Cindy McCain is open to role in Biden administration, speaks on Capitol riot
Feb 21, 2021, 9:51 AM | Updated: Feb 22, 2021, 8:39 am
PHOENIX — Cindy McCain, the widow of former Sen. John McCain, has been a moderate voice in the Arizona Republican Party since the passing of her husband.
She has carried the spirit of bipartisanship that the Maverick embodied during his political tenure, even going as far as endorsing Democratic candidate Joe Biden for President.
“I thought about it a great deal and prayed about it and I could no longer sit back and yell at the television set and complain without doing something,” she told CBS correspondent Lee Cowen on CBS Sunday Morning.
Now, she could be in line to take a position in the Biden administration.
There have been discussions that McCain and former Sen. Jeff Flake could be candidates for roles as ambassadors to demonstrate a bipartisan stance on foreign policy under President Biden.
She was asked by Cowen if she would accept a role in the president’s administration.
“Of course I would,” McCain said. “You can’t turn down when a president says to you, ‘We need you.'”
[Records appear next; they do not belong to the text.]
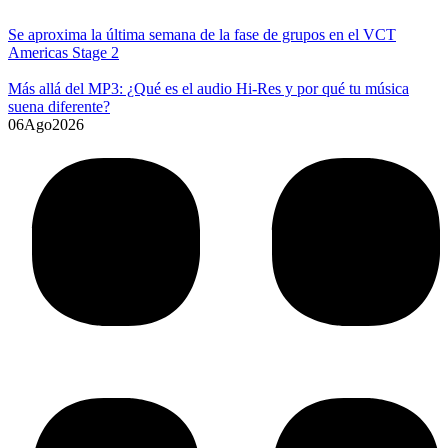
Se aproxima la última semana de la fase de grupos en el VCT
Americas Stage 2
Más allá del MP3: ¿Qué es el audio Hi-Res y por qué tu música
suena diferente?
06
Ago
2026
McCain said that the direction of the Republican Party needs to change and that the party needs to overcome being defined by former President Donald Trump.
She went on to say that her husband, in true Maverick spirit, would not have stood by as Trump supporters stormed the Capitol building on Jan. 6.
“Oh, oh, he would have gone in the halls and started fighting,” she said.
“He wouldn’t have hidden, I guarantee you. He wouldn’t have gone to the safe room.
“I’m not suggesting there was anything inappropriate with going to the safe room, but he was a fighter. He never would have stood by and let that happen, he just wouldn’t have done that.”